So, what would be your advice to the same question for those of us living in the far North? We hit 40 below from time to time - last night was a freakish 25 below at my place.

My roofing issues include not enough pitch on an addition to shed snow/ice properly AND the problem of acid rain destroying the finish on new steel (tin)roofing (interfering with the roofs ability to shed snow).

I'm interested in knowing whether I'd be better off with one of these new coatings or do I need a whole new roof?? And, if a new roof is my best option, what finish or product will hold up the best in terms of staying (over years) slick enough to shed the snow?

I'm in the landscape design/build business and this issue is wa-aaaay out of my areas of expertise. Thanks.


----------



## Grumpy (Oct 8, 2003)

Labour most of the methods above would waterproof your roof system. In addition many of the methods listed above are also sueful for very low slope roofs so you wouldn't need to worry much. I can't speak for SPF or Polyurea, but I know most of the urethanes and SEBS not only have rust inhibitors and are very chemical resistant. 

BUT if your roof has holes you need to at least repalce those panels with holes.

In regards to temprature, you are not going to want to apply any liquids, Urethane, Acrylic or SEBS in the cold, below 40. Sure the buckets can be kept in warming boxes and even admixtures can be added to the liquid to make them easier to work with and cure properly... but I still try not to do it when possible.


----------



## AaronB. (Oct 6, 2004)

FYI, our roofing grade polyurea passed 40 F below and bent 180 degrees without fracture. It is a heated product that can be applied in side freezers while in operation, and I have successfully instgalled it at 12 F.


----------



## Labour of Love (Mar 12, 2006)

*The only holes in the roof*



Grumpy said:


> Labour most of the methods above would waterproof your roof system. In addition many of the methods listed above are also sueful for very low slope roofs so you wouldn't need to worry much. I can't speak for SPF or Polyurea, but I know most of the urethanes and SEBS not only have rust inhibitors and are very chemical resistant.
> 
> BUT if your roof has holes you need to at least repalce those panels with holes.
> 
> In regards to temprature, you are not going to want to apply any liquids, Urethane, Acrylic or SEBS in the cold, below 40. Sure the buckets can be kept in warming boxes and even admixtures can be added to the liquid to make them easier to work with and cure properly... but I still try not to do it when possible.


are where the roofing nails were improperly seated and the gaskets aren't evenly depressed.

Would it be against the rules here to mention specific products?? I live in a VERY rural area and am likely to need help locating the right products.


----------



## AaronB. (Oct 6, 2004)

Definitelky not the waterbased products below 40, but I like to see 50 F and rising.


----------



## Labour of Love (Mar 12, 2006)

*I've confused us*

I didn't mean to make my inquiry sound like I needed a product that could be APPLIED cold.

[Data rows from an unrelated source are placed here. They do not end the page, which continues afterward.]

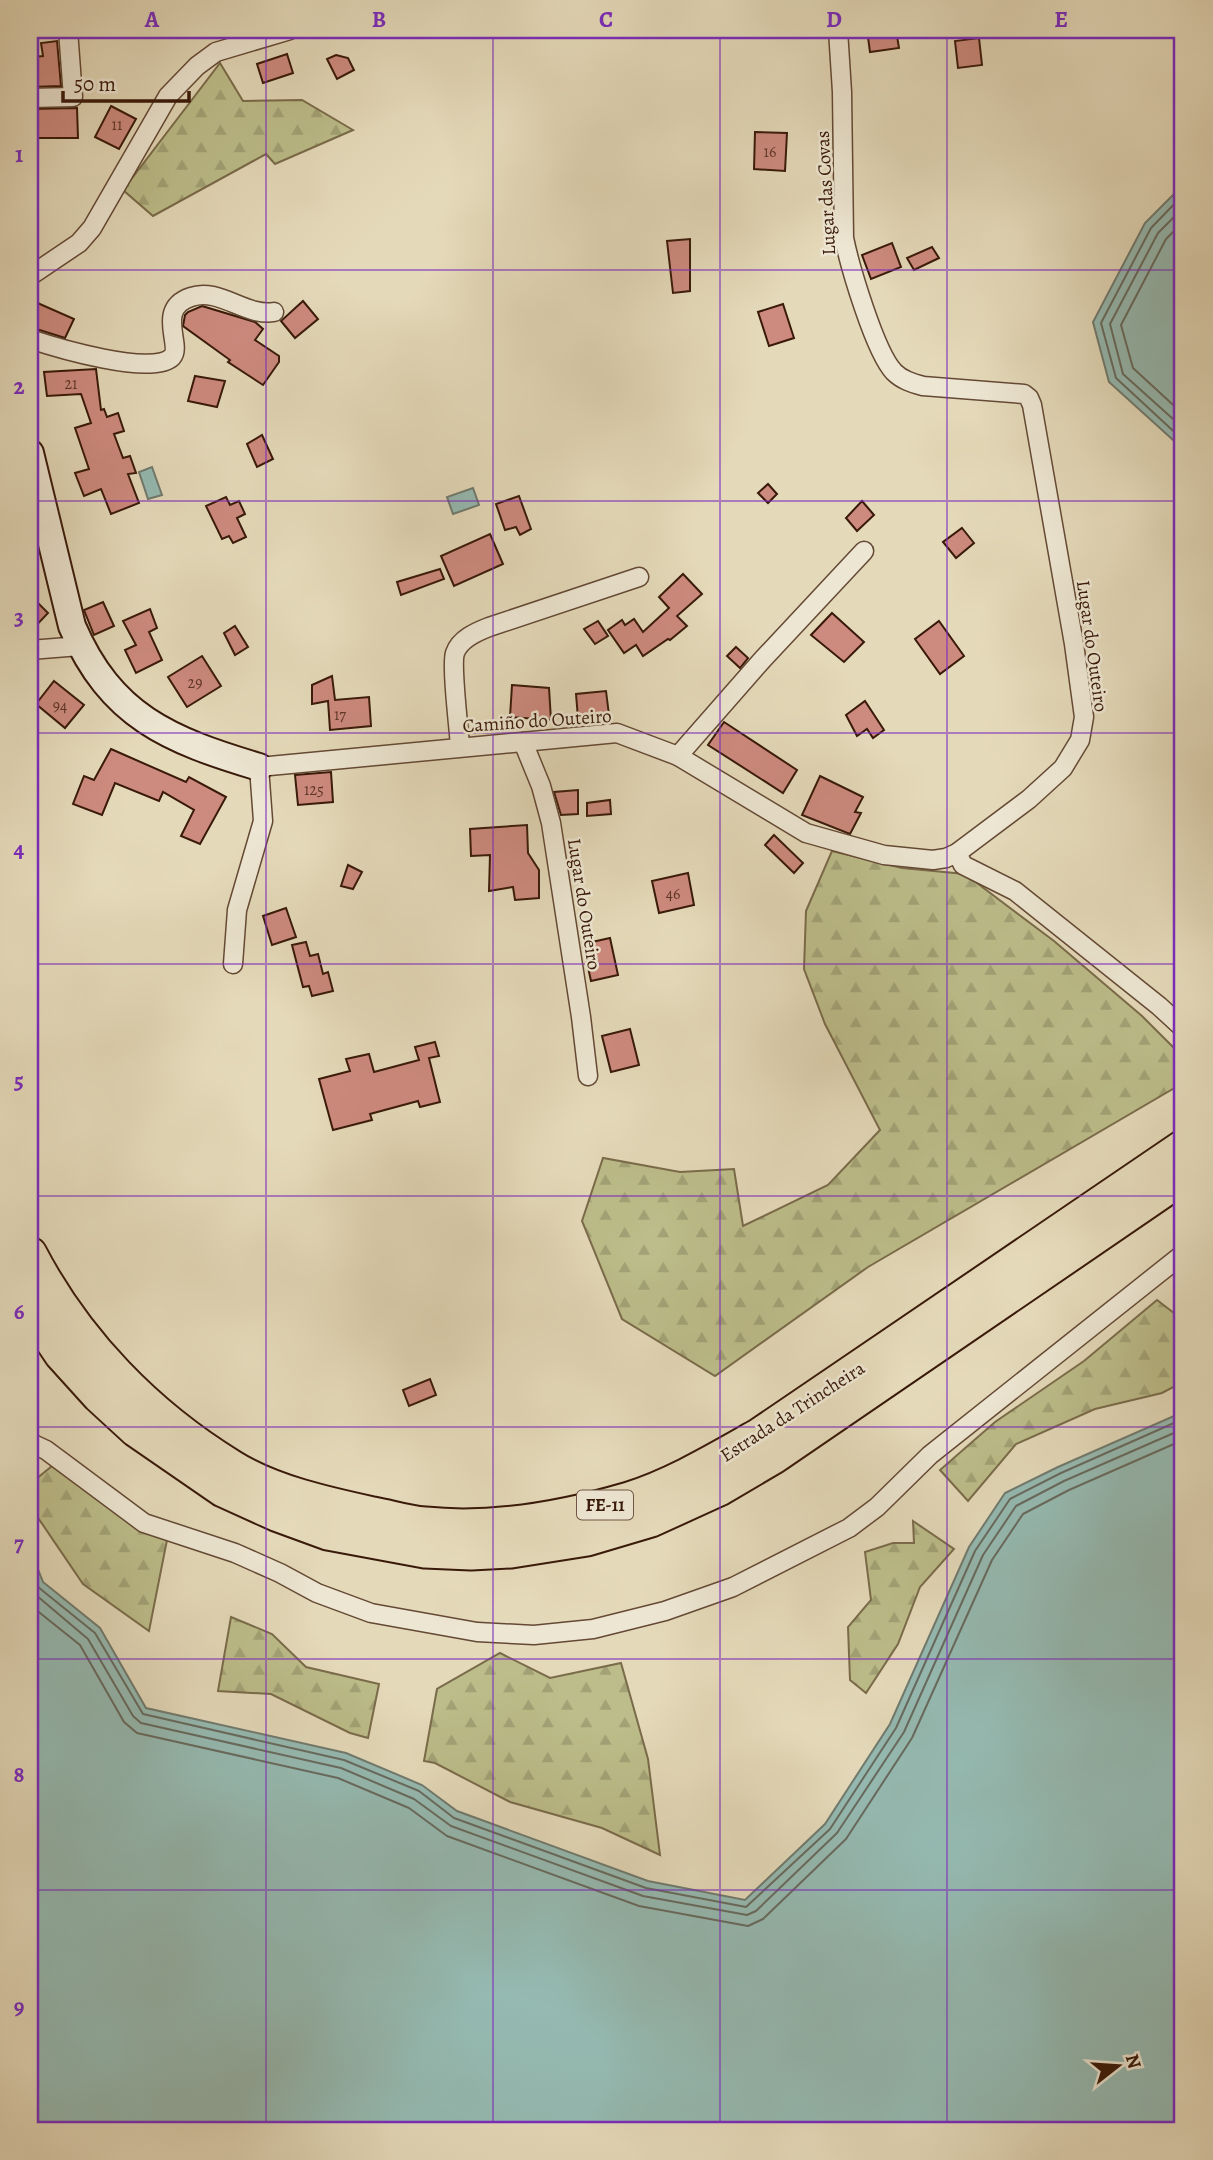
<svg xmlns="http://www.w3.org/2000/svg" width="1213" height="2160" viewBox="0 0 1213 2160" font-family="Alegreya,serif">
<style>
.forest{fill:url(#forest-firs);stroke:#7a6b4a;stroke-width:2}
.water{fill:#95bab2;stroke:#707a6e;stroke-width:2}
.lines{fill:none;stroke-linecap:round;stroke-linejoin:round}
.shore{stroke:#676a5e;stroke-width:2}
.building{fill:#cd8a7e;stroke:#391909;stroke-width:2}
.street-casing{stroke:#644935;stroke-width:21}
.secondary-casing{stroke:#391909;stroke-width:30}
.highway-casing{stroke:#391909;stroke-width:37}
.street{stroke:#ede6d2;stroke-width:18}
.secondary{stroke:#ede6d2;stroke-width:26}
.highway{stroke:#e4d9b9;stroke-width:33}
.grid{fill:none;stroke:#7b2cbf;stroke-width:2;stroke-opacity:0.55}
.labels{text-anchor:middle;stroke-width:5;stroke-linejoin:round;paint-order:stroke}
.number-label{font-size:16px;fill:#5e3526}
.shield{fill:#ede6d2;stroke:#6f5645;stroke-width:2}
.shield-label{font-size:18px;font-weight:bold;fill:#391909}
.street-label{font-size:19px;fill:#391909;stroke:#ede6d2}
.neatline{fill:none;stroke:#7b2cbf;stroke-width:2.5}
.grid-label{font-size:23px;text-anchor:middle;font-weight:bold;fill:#7b2cbf}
</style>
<defs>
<pattern id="forest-firs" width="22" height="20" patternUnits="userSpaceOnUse" patternTransform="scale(1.75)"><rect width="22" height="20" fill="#bcbd8a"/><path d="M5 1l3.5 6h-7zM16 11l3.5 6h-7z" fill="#a2a276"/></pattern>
</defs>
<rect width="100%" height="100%" fill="#e4d9b9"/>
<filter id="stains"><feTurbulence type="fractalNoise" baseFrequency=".00286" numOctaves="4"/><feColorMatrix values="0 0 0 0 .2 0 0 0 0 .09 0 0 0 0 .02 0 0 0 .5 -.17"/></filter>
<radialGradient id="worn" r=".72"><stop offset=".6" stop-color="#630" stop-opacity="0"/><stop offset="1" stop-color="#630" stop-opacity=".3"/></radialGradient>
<g class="forest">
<polygon points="220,63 243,101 302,100 353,130 275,164 266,154 153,216 123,190"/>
<polygon points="832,851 902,868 965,874 1054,941 1142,1016 1183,1057 1183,1083 868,1267 715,1376 622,1319 582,1221 603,1158 680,1172 734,1169 743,1226 828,1185 880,1130 825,1024 804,969 806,911"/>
<polygon points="1157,1300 1183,1320 1183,1382 1162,1393 1095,1409 1016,1444 968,1501 940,1470 995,1422 1084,1361"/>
<polygon points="52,1466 135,1525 168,1535 149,1631 83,1584 30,1506 30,1484"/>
<polygon points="913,1521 954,1549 920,1587 898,1644 866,1693 850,1680 848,1627 871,1600 865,1552 893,1543 914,1543"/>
<polygon points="231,1617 272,1634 306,1667 379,1684 368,1738 350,1733 271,1694 218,1691"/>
<polygon points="500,1653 550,1678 621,1663 648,1759 660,1855 602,1828 510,1802 435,1763 424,1761 437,1689"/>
</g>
<g class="water">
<polygon points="1183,185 1183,449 1109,382 1093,322 1145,223"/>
<polygon points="152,467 162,495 148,499 139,472"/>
<polygon points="473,488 479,505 453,514 447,497"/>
<polygon points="1183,1412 1183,2130 30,2130 30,1550 43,1582 100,1628 146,1708 346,1753 422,1785 457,1811 648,1881 745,1900 825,1824 890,1724 969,1547 1005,1493 1058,1467"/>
</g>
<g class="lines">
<g class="shore">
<polyline points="1183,195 1151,228 1101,323 1116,378 1183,440"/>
<polyline points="1183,208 1158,233 1110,324 1123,374 1183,428"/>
<polyline points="1183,222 1166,239 1121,325 1133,368 1183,414"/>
<polyline points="30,1568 38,1587 95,1633 143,1714 344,1760 419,1791 454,1818 646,1888 746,1907 830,1829 896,1728 975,1551 1010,1499 1061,1473 1183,1419"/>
<polyline points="30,1590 88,1639 133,1716 141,1723 341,1768 414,1799 451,1826 643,1896 747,1915 756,1911 837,1833 904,1732 983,1555 1016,1506 1064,1481 1183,1429"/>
<polyline points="30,1605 80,1645 124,1722 137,1733 338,1778 409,1808 447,1836 639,1906 748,1926 763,1919 846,1839 912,1738 992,1560 1023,1514 1069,1490 1183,1440"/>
</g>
</g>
<g class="building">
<polygon points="867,30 896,30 899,48 870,52"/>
<polygon points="979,38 982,65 958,68 955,41"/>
<polygon points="57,41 61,86 31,87 32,57 43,56 41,43"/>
<polygon points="287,54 293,73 263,83 257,64"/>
<polygon points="336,55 348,58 354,70 337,79 327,59"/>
<polygon points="111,106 136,119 119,149 95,137"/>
<polygon points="77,108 78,138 30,138 31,109"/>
<polygon points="755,132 787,133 785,171 754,169"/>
<polygon points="690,239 690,291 673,293 667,241"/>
<polygon points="892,243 901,267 871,279 862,255"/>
<polygon points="932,247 939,258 914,270 907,258"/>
<polygon points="33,301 74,319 65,338 30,327 30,308"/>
<polygon points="303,301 318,319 295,338 281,321"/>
<polygon points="783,304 794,338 769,346 758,312"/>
<polygon points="202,306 255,322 263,329 255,340 279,356 279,362 263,385 228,362 230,360 183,326 185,315 188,312"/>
<polygon points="96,369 101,410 104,409 107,417 118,413 124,431 114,434 123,458 130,456 136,473 128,474 139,503 111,514 101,489 84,496 75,473 89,469 75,428 91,423 81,394 47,396 44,372"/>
<polygon points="195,376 225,381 217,407 188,401"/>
<polygon points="262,435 273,459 257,467 247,444"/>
<polygon points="768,484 777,494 768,503 758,493"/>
<polygon points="519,496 531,529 520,535 516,527 505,530 496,504"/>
<polygon points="226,497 230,505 239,501 245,514 237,518 246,537 233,543 229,536 222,539 206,506"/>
<polygon points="862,501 874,515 857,531 846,518"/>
<polygon points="962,528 974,543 956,558 943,542"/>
<polygon points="490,534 503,564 454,586 441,556"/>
<polygon points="440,569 444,579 401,595 397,582"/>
<polygon points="683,574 702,594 677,616 687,626 670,640 668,639 643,656 636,645 624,653 608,630 622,620 625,625 634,619 643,632 669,608 659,597"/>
<polygon points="30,595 48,613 30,632"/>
<polygon points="103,602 114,626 94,635 84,610"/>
<polygon points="150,609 157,628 149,632 162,660 136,673 125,650 136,645 123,621"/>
<polygon points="832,613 864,642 844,662 811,635"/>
<polygon points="598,621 608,636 595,644 584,629"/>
<polygon points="939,621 964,656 940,674 915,639"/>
<polygon points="235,626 248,647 235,655 224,633"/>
<polygon points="736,647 748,658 740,668 727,656"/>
<polygon points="202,656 221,686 187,707 168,677"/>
<polygon points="332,676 335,700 369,697 371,726 330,730 328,701 312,704 312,685"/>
<polygon points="54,681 84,705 65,728 36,704"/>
<polygon points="512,685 549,688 551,720 510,717"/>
<polygon points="606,691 609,715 578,718 576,694"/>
<polygon points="865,701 884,730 873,738 867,729 857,736 846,715"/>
<polygon points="724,722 797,770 783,793 708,745"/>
<polygon points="111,749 186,782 189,777 226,797 200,844 181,836 194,810 163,792 159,801 115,783 102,815 73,804 84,776 94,780"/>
<polygon points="331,772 333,802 298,805 295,775"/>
<polygon points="820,776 863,797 855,812 861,813 850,834 802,815"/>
<polygon points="578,790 578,814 561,815 554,792"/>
<polygon points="610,800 611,814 587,816 587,803"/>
<polygon points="527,825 528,853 539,870 539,898 515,900 513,887 489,891 490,855 471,856 470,829"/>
<polygon points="774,835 803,863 794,873 765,845"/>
<polygon points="348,865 362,872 353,889 341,886"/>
<polygon points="688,873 694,905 659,913 652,881"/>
<polygon points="286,908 296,937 272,945 263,916"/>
<polygon points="610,938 618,975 591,981 583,944"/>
<polygon points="306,942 310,956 318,954 323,974 328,972 333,991 312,996 309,986 303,987 292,945"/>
<polygon points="630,1029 639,1065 611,1072 602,1036"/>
<polygon points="435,1042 439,1056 429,1058 440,1102 420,1107 418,1101 370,1114 372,1120 333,1130 319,1079 350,1071 346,1059 369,1054 374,1072 419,1060 415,1047"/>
<polygon points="430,1379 436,1395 409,1406 403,1390"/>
</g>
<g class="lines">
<g class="street-casing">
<g id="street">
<polyline points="30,98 73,97 68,30"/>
<polyline points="30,276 79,243 92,228 168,96 197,66 216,52 290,30"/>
<path d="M30,339c24,8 123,38 142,18 11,-12 -17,-48 19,-60 28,-10 55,20 83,15"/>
<polyline points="30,650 80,646"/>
<polyline points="523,742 541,786 551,823 581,1017 588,1076"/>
<path d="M460,746c-1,-16 -9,-81 -5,-93 5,-14 21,-21 34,-26l150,-50"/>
<polyline points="678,756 763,659 864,551"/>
<polyline points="957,853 963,865 1015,891 1159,1006 1183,1028"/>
<path d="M233,964l4,-54 26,-89 -4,-54 358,-34 61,23 128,77 78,22 49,5 13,-2 11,-5 72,-54 34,-31 17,-28 4,-23 -10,-73 -42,-239 -3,-7 -5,-4 -101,-8c-11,-3 -21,-6 -29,-14 -19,-20 -44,-105 -50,-134l-2,-146 -4,-62"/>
<polyline points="31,1443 46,1450 144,1523 235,1553 280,1573 317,1593 371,1613 477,1632 534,1635 593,1629 665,1611 733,1587 849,1528 877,1507 930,1455 1183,1254"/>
</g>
</g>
<g class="secondary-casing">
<path id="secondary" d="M30,453l42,173c39,91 97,114 187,141"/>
</g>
<g class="highway-casing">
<g id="highway">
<path d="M30,1254c46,88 117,161 202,213 40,25 95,37 141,47 17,3 34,9 52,10 68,7 139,-6 204,-25 45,-14 88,-40 129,-63l425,-289"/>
<polyline points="30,1308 61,1354 99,1396 136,1430 223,1490 276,1514 328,1533 425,1551 471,1553 511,1551 587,1539 651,1520 719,1489 775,1456 1183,1177"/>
</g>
</g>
<use href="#street" class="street"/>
<use href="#secondary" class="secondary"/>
<use href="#highway" class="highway"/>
</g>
<path class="grid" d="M266,30v2100M493,30v2100M720,30v2100M947,30v2100M30,270h1153M30,501h1153M30,733h1153M30,964h1153M30,1196h1153M30,1427h1153M30,1659h1153M30,1890h1153"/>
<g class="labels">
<g class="number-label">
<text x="117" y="130">11</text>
<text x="770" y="157">16</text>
<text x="71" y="389">21</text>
<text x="195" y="688">29</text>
<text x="60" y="711">94</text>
<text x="340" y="720">17</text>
<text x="314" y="795">125</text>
<text x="673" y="899">46</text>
</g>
<rect class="shield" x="577" y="1490.5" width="56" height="29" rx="5"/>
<g class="shield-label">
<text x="605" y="1511">FE-11</text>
</g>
<g class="street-label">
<text transform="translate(825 193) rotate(-93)" y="7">Lugar das Covas</text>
<text transform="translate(1093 646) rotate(82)" y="7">Lugar do Outeiro</text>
<text transform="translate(537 720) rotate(-4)" y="7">Camiño do Outeiro</text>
<text transform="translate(585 904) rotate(81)" y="7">Lugar do Outeiro</text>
<text transform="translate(792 1411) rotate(-33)" y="7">Estrada da Trincheira</text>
</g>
</g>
<rect width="1213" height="2160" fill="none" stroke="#e4d9b9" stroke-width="77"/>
<g transform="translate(1118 2066) rotate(73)" stroke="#ede6d2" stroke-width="5" paint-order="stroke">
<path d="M0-5L12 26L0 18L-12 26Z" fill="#391909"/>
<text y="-10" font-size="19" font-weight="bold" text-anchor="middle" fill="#391909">N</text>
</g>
<path d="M63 91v10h126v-10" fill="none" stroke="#391909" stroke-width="3.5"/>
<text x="74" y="91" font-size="21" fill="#391909" stroke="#ede6d2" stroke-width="5" paint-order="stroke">50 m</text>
<rect x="38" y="38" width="1136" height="2084" class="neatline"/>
<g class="grid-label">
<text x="152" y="27">A</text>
<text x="379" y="27">B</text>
<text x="606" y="27">C</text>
<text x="834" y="27">D</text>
<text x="1061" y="27">E</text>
<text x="19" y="162">1</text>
<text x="19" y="394">2</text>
<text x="19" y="625">3</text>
<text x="19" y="857">4</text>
<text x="19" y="1088">5</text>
<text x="19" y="1319">6</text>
<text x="19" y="1551">7</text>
<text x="19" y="1782">8</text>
<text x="19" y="2014">9</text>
</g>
<rect width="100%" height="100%" filter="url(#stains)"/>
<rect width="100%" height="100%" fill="url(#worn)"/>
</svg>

I meant to ask about a product whose surface would last under very cold conditions after proper application and curing.

I'm also sort of curious to know if the original threadmaker her had his/her question answered. I didn't mean to hijack - if just seemed fortuitous that our questions were similar.


----------



## erniesgutter (May 26, 2011)

AaronB. said:


> Its called polyurea, and its cheaper if its heated, mixed, proportioned, and sprayed on, rather than rolled on.


Yes sprayed on, rather than rolled on...


----------